Transdermal delivery of ionized drugs without the aid of electric current had previously been rarely used due to the slow rate of diffusion powered only by the concentration gradient. With the application of the current techniques of Iontophoresis, transdermal delivery of these drugs is now desirable (Wang et al., 2005).

A safe, reliable method of Iontophoresis was first introduced in the US in 1989, however was never successful. Since then, technology has caught up, with the development of new products entering the market and making the process compatible with more drugs, and broadening the clinical indications for use.



Principles of Iontophoresis

Iontophoresis involves two electrodes, the cathode and the anode (see Figure 2). For a drug that is negatively charged, the drug must be dissolved in a solution and loaded into the cathode (negatively charged electrode). This electrode should be placed directly over the lesion and the anode is then placed a few centimetres away on the skin (Khan et al., 2011). As the drug and the electrode in which it is loaded have a like charge, the drug will move through the stratum corneum (the outer layer of the epidermis) towards the anode. Drugs with neither a positive nor negative charge also move through the skin due to osmotic/electro-osmotic forces when a current is applied (Khan et al., 2011). 



Figure 2: Electrode placement and drug delivery (TCT Summary, n.d.).




The history has been covered in todays blog, next up we will discuss the dosage guidelines that need to be understood and adhered to during administration of iontohphoresis.


References

Wang, Y., Thakur, R., Fan, Q. & Michniak, B. (2005). Transdermal iontophoresis: combination strategies to improve transdermal iontophoretic drug delivery. European Journal of Pharmaceutics and Biopharmaceutics, 60(2), 179-191.
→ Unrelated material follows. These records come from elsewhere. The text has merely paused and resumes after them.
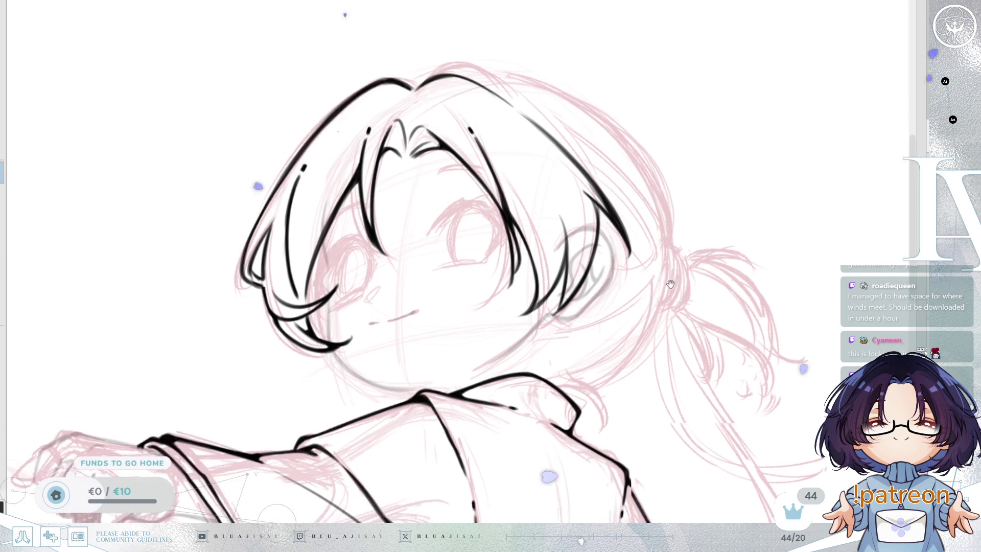
Unmirror, rotate and zoom in, then thicken the ear-side strand and extend it past the ear.
{"action": "key", "text": "h"}
{"action": "left_click_drag", "start_coordinate": [504, 195], "coordinate": [511, 201]}
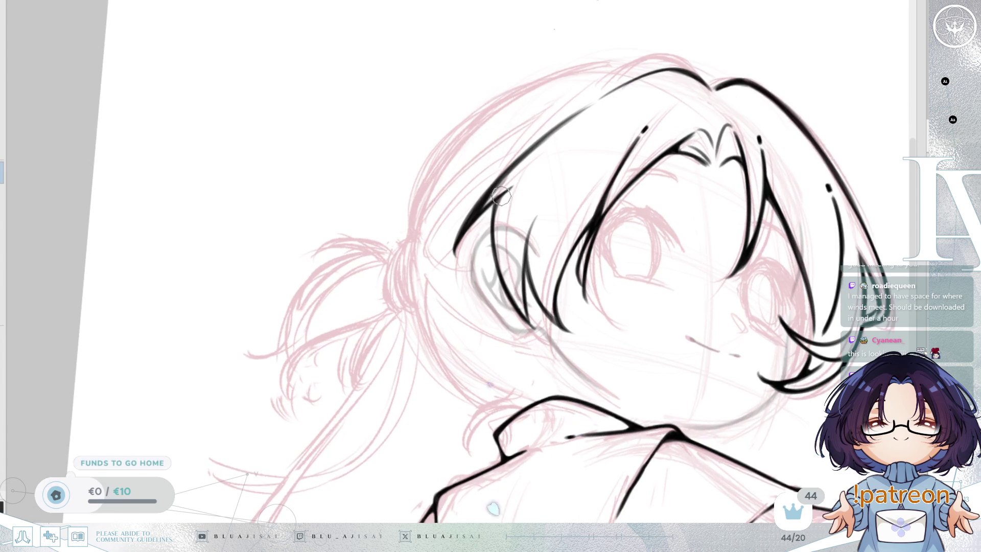
{"action": "scroll", "coordinate": [511, 204], "scroll_direction": "up", "scroll_amount": 4}
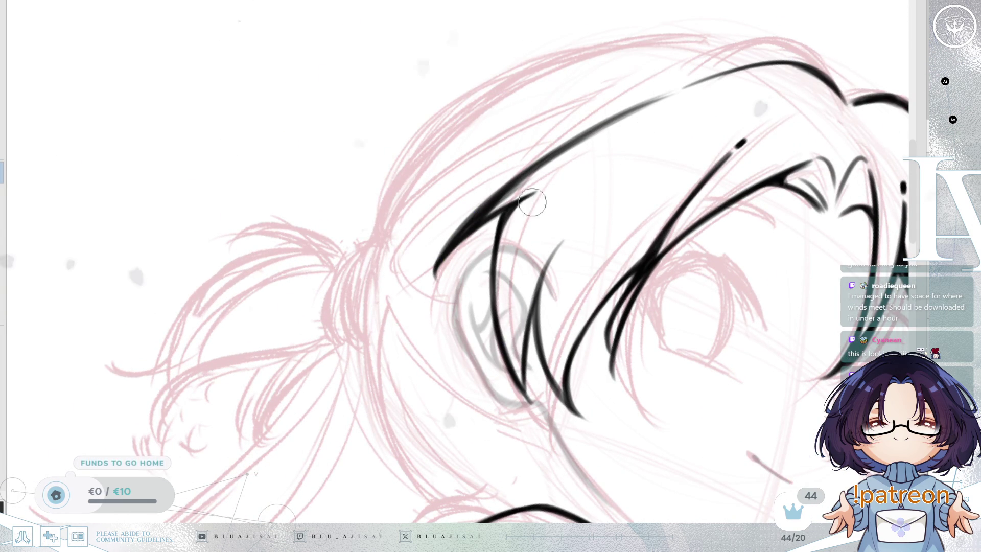
{"action": "mouse_move", "coordinate": [616, 254]}
{"action": "left_mouse_down"}
{"action": "mouse_move", "coordinate": [610, 233]}
{"action": "mouse_move", "coordinate": [625, 246]}
{"action": "left_mouse_up"}
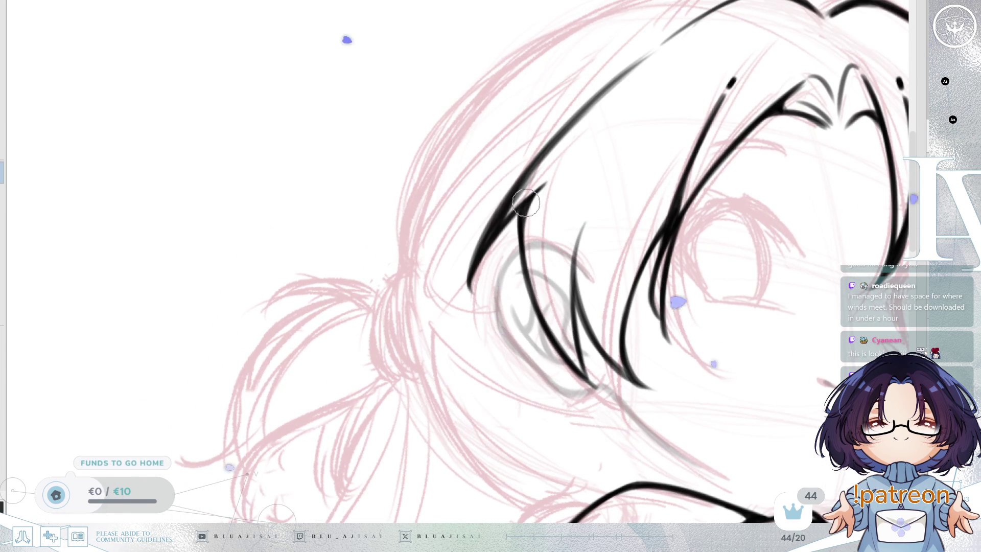
{"action": "mouse_move", "coordinate": [536, 192]}
{"action": "left_mouse_down"}
{"action": "mouse_move", "coordinate": [558, 219]}
{"action": "mouse_move", "coordinate": [634, 219]}
{"action": "mouse_move", "coordinate": [624, 217]}
{"action": "left_mouse_up"}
Chattanooga Ionto Device [Image] (n.d.). Retrieved from http://www.medicalsearch.com.au/Products/Chattanooga-Ionto-Device-47714

Khan, A., Yasir, M., Asif, M., Chauhan, I., Singh, A., Sharma, R., Singh, P., Rai, S. (2011). Iontophoretic drug delivery: history and applications. Journal of applied pharmaceutical science, 1(3), 11-24.

TCT Summary [Image] (n.d.). Retrieved from http://www.transcu.com/en/p02_1.html

Helmstadter, A. (2001). The history of electrically-assisted transdermal drug delivery. Pharmazie, 56(7), 583-587.

Prausnitz, M., Mitragotri, S. & Langer, R. (2004). Current status and future potential of transdermal drug delivery. Drug Discovery, 3(2), 115-124.